• Description of the task
Put every line from the start of the rows down through the one containing "26 septembre 2015 à 12 h 52 min" into a Markdown table with two columns, No. and Line, numbering each line and skipping blank ones.

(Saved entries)
========================

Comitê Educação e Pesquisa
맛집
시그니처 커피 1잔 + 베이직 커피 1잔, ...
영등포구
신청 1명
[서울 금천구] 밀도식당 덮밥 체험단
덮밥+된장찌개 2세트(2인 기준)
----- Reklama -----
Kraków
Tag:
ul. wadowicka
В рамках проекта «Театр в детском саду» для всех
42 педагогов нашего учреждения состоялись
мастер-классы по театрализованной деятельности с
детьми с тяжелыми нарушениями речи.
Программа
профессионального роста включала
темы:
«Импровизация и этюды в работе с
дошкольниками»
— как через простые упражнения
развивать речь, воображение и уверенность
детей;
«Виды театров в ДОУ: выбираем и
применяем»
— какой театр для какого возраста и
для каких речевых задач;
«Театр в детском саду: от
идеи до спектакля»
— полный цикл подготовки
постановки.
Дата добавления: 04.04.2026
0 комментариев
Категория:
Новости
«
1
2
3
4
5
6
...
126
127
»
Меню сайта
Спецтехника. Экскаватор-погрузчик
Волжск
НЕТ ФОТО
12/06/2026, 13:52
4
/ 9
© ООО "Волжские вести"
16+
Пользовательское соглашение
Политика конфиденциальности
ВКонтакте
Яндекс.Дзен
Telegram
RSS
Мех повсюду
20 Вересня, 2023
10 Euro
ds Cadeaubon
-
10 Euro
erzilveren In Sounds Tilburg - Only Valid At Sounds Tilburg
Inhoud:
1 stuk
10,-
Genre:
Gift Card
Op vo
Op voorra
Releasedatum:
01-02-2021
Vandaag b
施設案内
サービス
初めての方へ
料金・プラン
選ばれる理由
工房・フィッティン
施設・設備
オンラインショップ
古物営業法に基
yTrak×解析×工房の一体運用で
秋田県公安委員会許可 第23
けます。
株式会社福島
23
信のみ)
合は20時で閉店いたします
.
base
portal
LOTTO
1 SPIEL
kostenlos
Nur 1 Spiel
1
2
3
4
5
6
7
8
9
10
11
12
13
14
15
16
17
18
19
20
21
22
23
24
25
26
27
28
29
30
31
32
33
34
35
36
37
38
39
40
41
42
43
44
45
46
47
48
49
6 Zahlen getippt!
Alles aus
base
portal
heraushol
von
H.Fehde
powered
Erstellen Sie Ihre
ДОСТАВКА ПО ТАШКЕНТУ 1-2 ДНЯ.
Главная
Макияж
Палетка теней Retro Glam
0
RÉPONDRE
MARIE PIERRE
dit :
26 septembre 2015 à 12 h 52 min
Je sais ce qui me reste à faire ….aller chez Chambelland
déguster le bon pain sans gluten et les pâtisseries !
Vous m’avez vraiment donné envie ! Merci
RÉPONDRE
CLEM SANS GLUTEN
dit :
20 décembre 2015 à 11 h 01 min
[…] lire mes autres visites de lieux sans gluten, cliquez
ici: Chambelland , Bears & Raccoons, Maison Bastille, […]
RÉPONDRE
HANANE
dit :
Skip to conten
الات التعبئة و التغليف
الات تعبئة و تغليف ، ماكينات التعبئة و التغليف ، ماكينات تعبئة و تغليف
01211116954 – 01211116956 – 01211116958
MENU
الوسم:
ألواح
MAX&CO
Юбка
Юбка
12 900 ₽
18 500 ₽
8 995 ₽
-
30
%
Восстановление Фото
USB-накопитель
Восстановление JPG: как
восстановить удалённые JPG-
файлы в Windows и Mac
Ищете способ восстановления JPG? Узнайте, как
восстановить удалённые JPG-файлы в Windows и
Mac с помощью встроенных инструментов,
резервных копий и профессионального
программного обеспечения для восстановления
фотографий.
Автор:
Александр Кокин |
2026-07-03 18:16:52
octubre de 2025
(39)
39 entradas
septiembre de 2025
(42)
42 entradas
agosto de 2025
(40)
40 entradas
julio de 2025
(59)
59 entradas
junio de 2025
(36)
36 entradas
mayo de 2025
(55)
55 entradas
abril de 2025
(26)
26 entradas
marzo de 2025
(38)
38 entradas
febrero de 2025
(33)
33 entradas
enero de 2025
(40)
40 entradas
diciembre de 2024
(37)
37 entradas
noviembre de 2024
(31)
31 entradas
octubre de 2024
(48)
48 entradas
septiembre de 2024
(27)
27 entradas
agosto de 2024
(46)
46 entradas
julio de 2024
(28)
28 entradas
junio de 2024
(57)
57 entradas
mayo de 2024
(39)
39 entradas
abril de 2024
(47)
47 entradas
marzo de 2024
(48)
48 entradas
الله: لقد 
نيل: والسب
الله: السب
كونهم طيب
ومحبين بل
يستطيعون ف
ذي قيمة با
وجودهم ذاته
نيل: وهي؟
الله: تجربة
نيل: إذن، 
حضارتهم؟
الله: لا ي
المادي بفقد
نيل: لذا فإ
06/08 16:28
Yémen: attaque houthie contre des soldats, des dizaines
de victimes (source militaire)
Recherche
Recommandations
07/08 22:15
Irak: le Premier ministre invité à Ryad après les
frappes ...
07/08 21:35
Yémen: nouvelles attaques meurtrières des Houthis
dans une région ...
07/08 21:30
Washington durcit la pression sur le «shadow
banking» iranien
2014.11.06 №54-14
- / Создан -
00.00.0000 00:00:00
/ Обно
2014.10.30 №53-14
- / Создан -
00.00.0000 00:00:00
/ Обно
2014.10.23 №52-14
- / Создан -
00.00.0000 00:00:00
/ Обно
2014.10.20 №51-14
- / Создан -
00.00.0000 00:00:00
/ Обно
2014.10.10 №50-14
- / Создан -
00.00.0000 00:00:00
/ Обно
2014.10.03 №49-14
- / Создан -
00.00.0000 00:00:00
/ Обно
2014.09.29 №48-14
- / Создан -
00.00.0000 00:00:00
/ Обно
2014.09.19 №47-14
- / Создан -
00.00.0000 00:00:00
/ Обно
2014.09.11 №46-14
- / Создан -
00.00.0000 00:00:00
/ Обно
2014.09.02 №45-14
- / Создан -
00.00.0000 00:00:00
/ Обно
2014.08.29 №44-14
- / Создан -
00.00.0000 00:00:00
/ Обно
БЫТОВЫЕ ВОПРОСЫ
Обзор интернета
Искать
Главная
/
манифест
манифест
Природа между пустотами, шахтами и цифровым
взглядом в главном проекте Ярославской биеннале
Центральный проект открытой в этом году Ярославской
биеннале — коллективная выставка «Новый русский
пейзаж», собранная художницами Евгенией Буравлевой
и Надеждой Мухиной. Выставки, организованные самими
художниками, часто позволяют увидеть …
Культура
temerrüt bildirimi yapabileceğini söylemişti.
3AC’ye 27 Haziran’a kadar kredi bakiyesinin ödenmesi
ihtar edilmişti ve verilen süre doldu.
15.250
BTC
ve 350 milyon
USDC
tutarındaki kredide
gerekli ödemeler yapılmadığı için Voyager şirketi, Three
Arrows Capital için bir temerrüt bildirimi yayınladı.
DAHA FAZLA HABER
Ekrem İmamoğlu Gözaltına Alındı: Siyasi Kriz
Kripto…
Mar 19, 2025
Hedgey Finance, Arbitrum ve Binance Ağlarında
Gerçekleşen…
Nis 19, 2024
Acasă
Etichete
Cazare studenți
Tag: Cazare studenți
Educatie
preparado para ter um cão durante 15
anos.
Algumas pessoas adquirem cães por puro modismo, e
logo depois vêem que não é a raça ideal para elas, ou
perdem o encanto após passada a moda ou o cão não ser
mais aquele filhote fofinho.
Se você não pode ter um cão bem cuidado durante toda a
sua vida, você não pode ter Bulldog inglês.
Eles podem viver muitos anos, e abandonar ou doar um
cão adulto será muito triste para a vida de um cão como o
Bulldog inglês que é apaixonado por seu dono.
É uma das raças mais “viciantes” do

========================

• Task response
| No. | Line |
|---|---|
| 1 | Comitê Educação e Pesquisa |
| 2 | 맛집 |
| 3 | 시그니처 커피 1잔 + 베이직 커피 1잔, ... |
| 4 | 영등포구 |
| 5 | 신청 1명 |
| 6 | [서울 금천구] 밀도식당 덮밥 체험단 |
| 7 | 덮밥+된장찌개 2세트(2인 기준) |
| 8 | ----- Reklama ----- |
| 9 | Kraków |
| 10 | Tag: |
| 11 | ul. wadowicka |
| 12 | В рамках проекта «Театр в детском саду» для всех |
| 13 | 42 педагогов нашего учреждения состоялись |
| 14 | мастер-классы по театрализованной деятельности с |
| 15 | детьми с тяжелыми нарушениями речи. |
| 16 | Программа |
| 17 | профессионального роста включала |
| 18 | темы: |
| 19 | «Импровизация и этюды в работе с |
| 20 | дошкольниками» |
| 21 | — как через простые упражнения |
| 22 | развивать речь, воображение и уверенность |
| 23 | детей; |
| 24 | «Виды театров в ДОУ: выбираем и |
| 25 | применяем» |
| 26 | — какой театр для какого возраста и |
| 27 | для каких речевых задач; |
| 28 | «Театр в детском саду: от |
| 29 | идеи до спектакля» |
| 30 | — полный цикл подготовки |
| 31 | постановки. |
| 32 | Дата добавления: 04.04.2026 |
| 33 | 0 комментариев |
| 34 | Категория: |
| 35 | Новости |
| 36 | « |
| 37 | 1 |
| 38 | 2 |
| 39 | 3 |
| 40 | 4 |
| 41 | 5 |
| 42 | 6 |
| 43 | ... |
| 44 | 126 |
| 45 | 127 |
| 46 | » |
| 47 | Меню сайта |
| 48 | Спецтехника. Экскаватор-погрузчик |
| 49 | Волжск |
| 50 | НЕТ ФОТО |
| 51 | 12/06/2026, 13:52 |
| 52 | 4 |
| 53 | / 9 |
| 54 | © ООО "Волжские вести" |
| 55 | 16+ |
| 56 | Пользовательское соглашение |
| 57 | Политика конфиденциальности |
| 58 | ВКонтакте |
| 59 | Яндекс.Дзен |
| 60 | Telegram |
| 61 | RSS |
| 62 | Мех повсюду |
| 63 | 20 Вересня, 2023 |
| 64 | 10 Euro |
| 65 | ds Cadeaubon |
| 66 | - |
| 67 | 10 Euro |
| 68 | erzilveren In Sounds Tilburg - Only Valid At Sounds Tilburg |
| 69 | Inhoud: |
| 70 | 1 stuk |
| 71 | 10,- |
| 72 | Genre: |
| 73 | Gift Card |
| 74 | Op vo |
| 75 | Op voorra |
| 76 | Releasedatum: |
| 77 | 01-02-2021 |
| 78 | Vandaag b |
| 79 | 施設案内 |
| 80 | サービス |
| 81 | 初めての方へ |
| 82 | 料金・プラン |
| 83 | 選ばれる理由 |
| 84 | 工房・フィッティン |
| 85 | 施設・設備 |
| 86 | オンラインショップ |
| 87 | 古物営業法に基 |
| 88 | yTrak×解析×工房の一体運用で |
| 89 | 秋田県公安委員会許可 第23 |
| 90 | けます。 |
| 91 | 株式会社福島 |
| 92 | 23 |
| 93 | 信のみ) |
| 94 | 合は20時で閉店いたします |
| 95 | . |
| 96 | base |
| 97 | portal |
| 98 | LOTTO |
| 99 | 1 SPIEL |
| 100 | kostenlos |
| 101 | Nur 1 Spiel |
| 102 | 1 |
| 103 | 2 |
| 104 | 3 |
| 105 | 4 |
| 106 | 5 |
| 107 | 6 |
| 108 | 7 |
| 109 | 8 |
| 110 | 9 |
| 111 | 10 |
| 112 | 11 |
| 113 | 12 |
| 114 | 13 |
| 115 | 14 |
| 116 | 15 |
| 117 | 16 |
| 118 | 17 |
| 119 | 18 |
| 120 | 19 |
| 121 | 20 |
| 122 | 21 |
| 123 | 22 |
| 124 | 23 |
| 125 | 24 |
| 126 | 25 |
| 127 | 26 |
| 128 | 27 |
| 129 | 28 |
| 130 | 29 |
| 131 | 30 |
| 132 | 31 |
| 133 | 32 |
| 134 | 33 |
| 135 | 34 |
| 136 | 35 |
| 137 | 36 |
| 138 | 37 |
| 139 | 38 |
| 140 | 39 |
| 141 | 40 |
| 142 | 41 |
| 143 | 42 |
| 144 | 43 |
| 145 | 44 |
| 146 | 45 |
| 147 | 46 |
| 148 | 47 |
| 149 | 48 |
| 150 | 49 |
| 151 | 6 Zahlen getippt! |
| 152 | Alles aus |
| 153 | base |
| 154 | portal |
| 155 | heraushol |
| 156 | von |
| 157 | H.Fehde |
| 158 | powered |
| 159 | Erstellen Sie Ihre |
| 160 | ДОСТАВКА ПО ТАШКЕНТУ 1-2 ДНЯ. |
| 161 | Главная |
| 162 | Макияж |
| 163 | Палетка теней Retro Glam |
| 164 | 0 |
| 165 | RÉPONDRE |
| 166 | MARIE PIERRE |
| 167 | dit : |
| 168 | 26 septembre 2015 à 12 h 52 min |